Humanitarian Health Action

Proceedings from the WHO Conference on the Health Aspects of the Tsunami Disaster in Asia

Phuket, Thailand, 4-6 May 2005

Benchmarks, standards and codes of ethical practice

28. Over the last few years, a considerable effort has been made to develop standards, norms, tools, techniques and health kits for use in disaster situations. The “Sphere Project”, a multi-agency initiative, sets minimum standards to be used in disaster situations. WHO has developed standardized health kits. A Standardized Monitoring and Assessment of Relief and Transitions Initiative has also been developed. Gaps include indicators for assistance to vulnerable subgroups, and aspects of analysis methodology.

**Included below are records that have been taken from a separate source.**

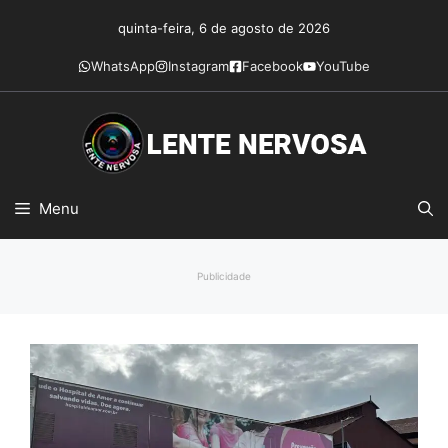
Pular
quinta-feira, 6 de agosto de 2026
para
o
WhatsApp
Instagram
Facebook
YouTube
conteúdo
Menu
Publicidade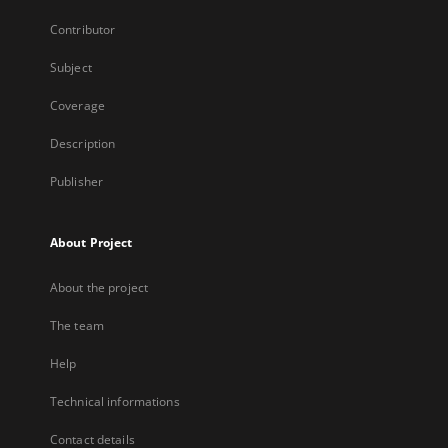
Contributor
Subject
Coverage
Description
Publisher
About Project
About the project
The team
Help
Technical informations
Contact details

29. While progress on standard setting has been made at the global level, and while there has been a general professionalization of humanitarian assistance, the Tsunami experience highlighted the gap between what is desirable and what happens in actual practice. Different organizations used different measurements, methodologies and interpretations in their own assessments, making it difficult to compare results, identify the populations of greatest need, and achieve consensus on priorities. This lack of coordination resulted in wasted resources and was partly explained by inconsistencies in leadership, undue pressure to generate information rapidly, and lack of expertise in the application of available standards. Inadequate assessments result in inappropriate strategies that neither make the best use of resources, nor result in optimal reductions in avoidable morbidity and mortality.

30. To avoid this state of affairs, disaster preparedness plans should include standardized assessment and reporting formats, with an appropriate set of indicators, to ensure that key data are collected in a comparable manner, and yield reliable information on gaps that need to be filled. An essential requirement is widespread international acceptance of standards and indicators, together with the means to enforce them. Participants proposed the establishment of a peer group to serve as a means through which health organizations working in disasters could regulate themselves and assess (and accredit) the competences of response personnel. They asked that WHO consider options for such an initiative. They also proposed that the curricula of health training institutions incorporate standards and basic best practice for humanitarian health work.

31. When humanitarian agencies respond to a crisis and define a set of goals and objectives for their operation, they enter into a professional contract with their partners and donors. However, it is often forgotten that they are also entering into a moral contract with their beneficiaries. There is an obligation for humanitarian actors who accept donated funds or commit to assisting a community or institution to behave ethically, to function transparently and to be accountable for the impact and outcomes of their actions and not just for their use of donated resources. Complementary ethical codes of practice are expected from donors, to ensure common consistency.